Four Families Holding Out in Chroy Changva

Four families refusing $500 in compensation to leave their shacks on a development site in Phnom Penh’s Chroy Changva district were ordered by authorities Sunday to move out by today or have their homes knocked down without recompense.

On Friday, the Overseas Cambodian Investment Corporation (OCIC) dismantled eight of the 16 shacks in Dowun Kor 2 village, whose residents included a number of disabled veterans, and four more families agreed to move out Sunday. But the other four families refused to budge.

“Four families accepted the compensation of 2 million riel [about $500] today, and another four families refused,” said Chroy Changva commune chief Pech Saroeun, adding that two commune officials and two company representatives were sent to deal with the resisting families.

“We will give one more day for the four families to leave and then we will remove those families tomorrow if they are still living on the land,” he said.

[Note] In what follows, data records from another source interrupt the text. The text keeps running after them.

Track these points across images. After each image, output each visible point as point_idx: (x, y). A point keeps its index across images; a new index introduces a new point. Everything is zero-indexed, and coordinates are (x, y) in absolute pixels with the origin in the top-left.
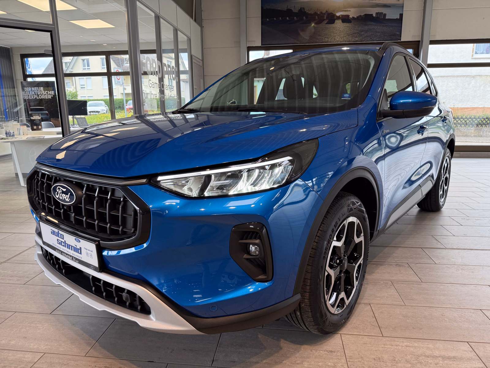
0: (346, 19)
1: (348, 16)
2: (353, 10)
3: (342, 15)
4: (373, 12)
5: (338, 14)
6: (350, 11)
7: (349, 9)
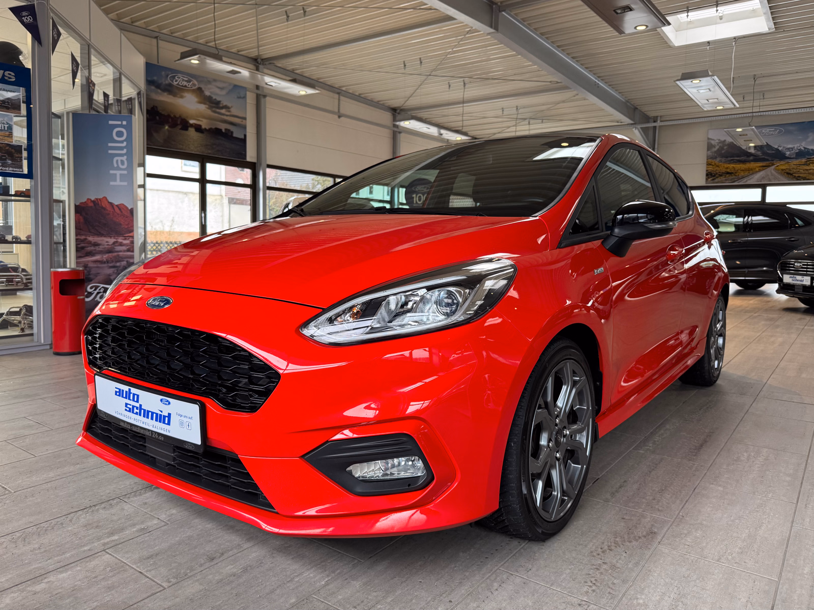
0: (198, 129)
1: (200, 126)
2: (205, 121)
3: (195, 124)
4: (223, 127)
5: (192, 122)
6: (202, 121)
7: (201, 119)
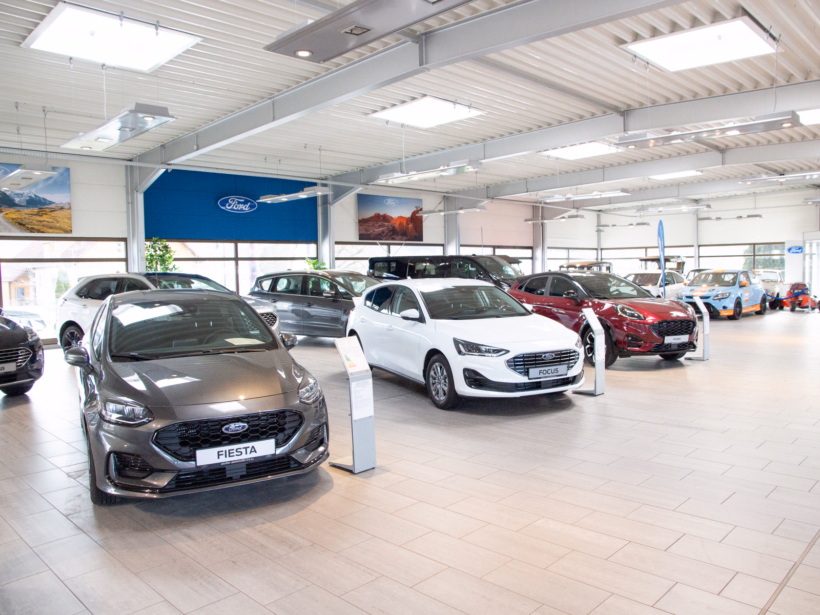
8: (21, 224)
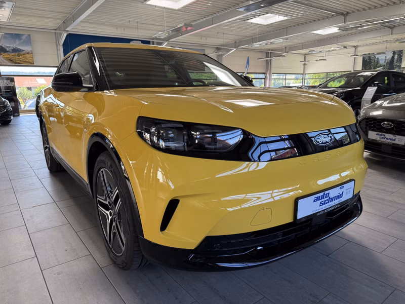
8: (11, 60)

Among the holdouts is Khorn Sokhun, 53, a blind amputee and former soldier who is among a group of villagers who have been lobbying for Prime Minister Hun Sen to intervene and give residents a social land concession to live on.

Mr. Sokhun, whose family has occupied a 3- by 4-meter plot of land since 2008, said four people—local authorities and company officials—visited him Sunday to inform him that he could either move out and take the $500, or have his home torn down today and get nothing.

“I will not leave, because I am blind and I have nowhere to go,” he said.

Yoeun Vichet, 27, a moto-taxi driver, was among those from the four families who took the offer from OCIC on Sunday. He said the sand being pumped into the surrounding wetlands to accommodate the company’s planned 387-hectare satellite city has already reached his shanty.

“I accepted the compensation because the authorities threatened to remove my home, and they told us we would get nothing when they come to remove it tomorrow.”